SNP dataset for 27 populations of Adenocaulon himalaicum (Asteraceae)
Data files
Jul 03, 2025 version files 194.55 MB
-
neutral_SNPs_of_A._himalaicum.vcf
194.55 MB
-
README.md
1.52 KB
Abstract
Understanding adaptive evolution and survival risks in understory herbs is crucial for the effective conservation of biodiversity. It is not well understood how environmental gradients mediate local adaptation and how populations respond to changing environment of understory herbs. In this study, we conducted the population genomic analysis of Adenocaulon himalaicum (Asteraceae) in East Asia, representing a good model of dominant understory herb to unveil the adaptive evolution mechanisms of this species.
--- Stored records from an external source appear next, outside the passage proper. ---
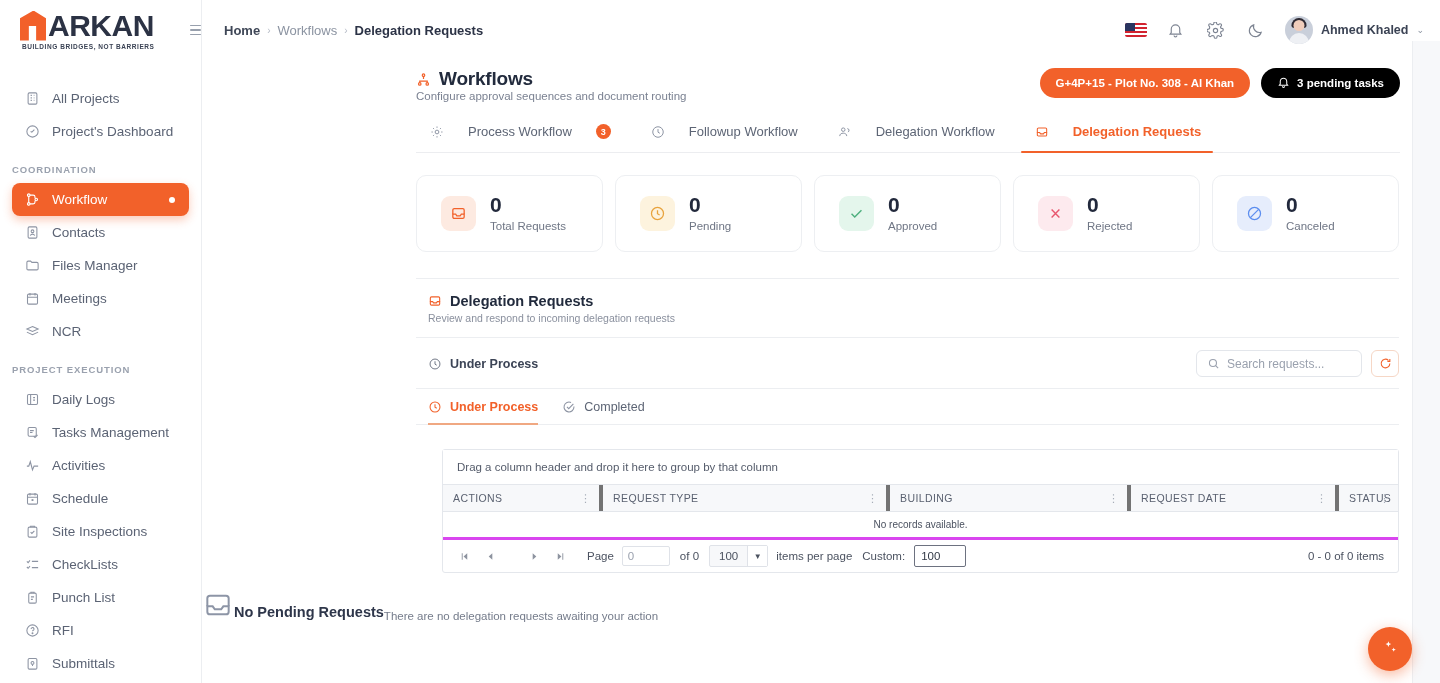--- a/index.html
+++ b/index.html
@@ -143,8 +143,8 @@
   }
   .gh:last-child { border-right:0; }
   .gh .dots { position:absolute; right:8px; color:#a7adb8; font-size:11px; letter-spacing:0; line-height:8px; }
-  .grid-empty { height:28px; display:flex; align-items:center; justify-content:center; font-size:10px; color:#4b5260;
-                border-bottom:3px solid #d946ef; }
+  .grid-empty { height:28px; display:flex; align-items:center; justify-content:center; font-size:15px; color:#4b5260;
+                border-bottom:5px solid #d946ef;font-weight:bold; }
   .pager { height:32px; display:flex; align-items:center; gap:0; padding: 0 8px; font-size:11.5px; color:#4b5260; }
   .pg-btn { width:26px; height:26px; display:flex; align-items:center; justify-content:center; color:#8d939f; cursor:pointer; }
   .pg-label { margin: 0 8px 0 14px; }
Based on 34,398 single nucleotide polymorphisms (SNPs) across 27 populations, we identified three genetic lineages companied with high levels genetic differentiation between populations. Our isolation by environment results (IBE) indicated the significant effect of environmental gradients on genomic variation of A. himalaicum (r = 0.18, p = 0.03). Redundancy analysis (RDA) revealed that the genomic variation were significantly explained by mean diurnal range (bio2), precipitation of driest quarter (bio17) and precipitation of warmest quarter (bio18) and soil type (TAXNWRB). Using two genotype-environment association (GEA) methods, we identified 27 SNPs as candidates for core climate-related adaption loci and two loci of these were further validated by qRT-RCR experiments. Furthermore, predictions to spatiotemporal pattern of genomic offsets under different future climate scenarios revealed that populations near southeastern edge of Himalaya, Yunnan-Guizhou Plateau, northern Korean Peninsula, and southern Japan were regarded as the most vulnerable populations. Therefore, conservation priority is needed for these populations due to candidate variants and unique genetic compositions being useful for future breeding.
https://doi.org/10.5061/dryad.j6q573nq6
Description of the data and file structure
A VCF (Variant Call Format) file is a text file storing genetic variation data, like SNPs or insertions/deletions.
Files and variables
File: neutral_SNPs_of_A._himalaicum.vcf
The dataset is structured with individual VCF files for 27 Adenocaulon himalaicum populations from 221 individuals. Each VCF file contains meta-information lines, followed by a header line specifying eight fixed fields per sample and subsequent data lines detailing genomic positions. The fixed fields include information such as chromosome (CHROM), position (POS), identifier (ID), the reference base(s) (REF), alternate base(s) (ALT), quality (QUAL), filter status (FILTER), and additional information (INFO). Genotypes are encoded as allele values separated by ‘/’ or ‘l’ to indicate unphased or phased data, respectively.
We filtered the loci according to loci with minor allele frequencies <0.05, and a maximum observed heterozygosity was set at 0.5 to reduce the potential paralogs. The polymorphic loci present in at least 85% of the individuals were retained.
This file shows the 34,398 SNPs identified by Stacks v2.41 for 221 individuals of Adenocaulon himalaicum.
Code/Software
These files can all be opened with a standard text editor, such as Notepad. It can also be opened with Tassel as vcf files.